Thoughts on the Segment “Can You Bribe a 9th Grader to Succeed?” from the Film Freakonomics

In my English class that I took in the Spring 2012 semester, we viewed three of the four segments of the documentary film Freakonomics, and we wrote several short assignments about them.  This post is my summary of the segment, “Can You Bribe a 9th Grader to Succeed?” as well as my thoughts on the issue at hand.

 

Education has always been very important to ensure financial security.  However, in America there seems to be a crisis of students not doing well enough.  Failing to graduate from high school can be a financial disaster, since most decent playing jobs require at least high school diploma.  (On a side note, nowadays, a high school diploma is not enough to ensure financial security; a Bachelor’s degree is often needed for a good-paying job.)  This essay focuses on a study done by University of Chicago researchers.  The study focuses on 9th graders at Bloom Trail High School in Chicago Heights, Illinois, a suburb approximately, a twenty-minute drive south of Chicago; it is attempting to find if students can be bribed into performing better in school.  Students will be paid 50 dollars per month if they can improve their and keep them up.  Presumably, the rationale is that such a program will get students to understand the connection between good grades and financial security by giving them an example of the money they will earn if they do well in school and get a good job.  The segment focused on two students participating in the study Kevin Muncy and Urail King.  Both young men have mediocre grades.  This essay will focus on whether bribing students is a good idea.
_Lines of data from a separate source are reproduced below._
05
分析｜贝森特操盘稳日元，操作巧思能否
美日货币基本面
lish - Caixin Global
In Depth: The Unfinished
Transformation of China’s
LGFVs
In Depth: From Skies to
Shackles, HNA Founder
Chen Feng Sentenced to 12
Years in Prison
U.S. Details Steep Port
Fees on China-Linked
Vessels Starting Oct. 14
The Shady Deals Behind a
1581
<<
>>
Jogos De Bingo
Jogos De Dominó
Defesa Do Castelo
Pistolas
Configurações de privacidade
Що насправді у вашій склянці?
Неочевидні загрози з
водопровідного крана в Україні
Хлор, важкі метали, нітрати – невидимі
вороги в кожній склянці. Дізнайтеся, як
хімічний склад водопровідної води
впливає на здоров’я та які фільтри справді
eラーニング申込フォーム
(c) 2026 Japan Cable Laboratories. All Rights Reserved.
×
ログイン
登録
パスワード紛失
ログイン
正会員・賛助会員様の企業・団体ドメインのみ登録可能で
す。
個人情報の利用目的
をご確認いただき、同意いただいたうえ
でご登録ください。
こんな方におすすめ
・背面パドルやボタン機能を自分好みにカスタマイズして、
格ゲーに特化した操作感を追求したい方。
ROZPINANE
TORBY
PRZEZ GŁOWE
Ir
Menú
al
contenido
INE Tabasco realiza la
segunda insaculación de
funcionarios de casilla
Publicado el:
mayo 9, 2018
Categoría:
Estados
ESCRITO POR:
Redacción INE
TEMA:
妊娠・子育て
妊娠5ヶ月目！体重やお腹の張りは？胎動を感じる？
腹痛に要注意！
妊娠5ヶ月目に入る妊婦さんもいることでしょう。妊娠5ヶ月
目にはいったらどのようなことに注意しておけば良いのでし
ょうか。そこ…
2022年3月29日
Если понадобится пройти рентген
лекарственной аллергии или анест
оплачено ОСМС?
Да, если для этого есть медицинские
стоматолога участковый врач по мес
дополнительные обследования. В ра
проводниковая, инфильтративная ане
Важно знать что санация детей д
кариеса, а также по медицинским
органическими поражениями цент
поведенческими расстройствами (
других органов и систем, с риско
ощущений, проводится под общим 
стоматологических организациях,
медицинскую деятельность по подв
Bribing students can have a mixed response.  For some people, money is enough to motivate them.  On the other hand, some people will not change their habits even if they have a motivation.  The documentary showed that the program had a mixed effect on both King and Muncy.  Both of them improved some of their grades, but they also did worse in other classes.  Muncy was shown not changing his work habits very much if at all.  He is shown texting during class and playing a video game while at home.  Bribing might have some positive effect; however, the positive effect may be incomplete at best.

If I was in charge of the study I might do it differently.  First, I would give students money at the start as motivation for their grades.  If they do not keep their grades up, then they lose the money.  If they keep them up, they keep the money and earn more.  It seems to me that being rewarded at the start would make the reward seem more real to the students, and that would encourage them to do better because the reward is physical rather than just an abstract concept that must be made concrete.

In conclusion, bribing students to get them to improve their school performance is at best going to have a mixed response.  Some people will be motivated more than others.  Even those who are motivated may not be completely motivated to change their study habits completely.  To get students to achieve in school much more needs to be done.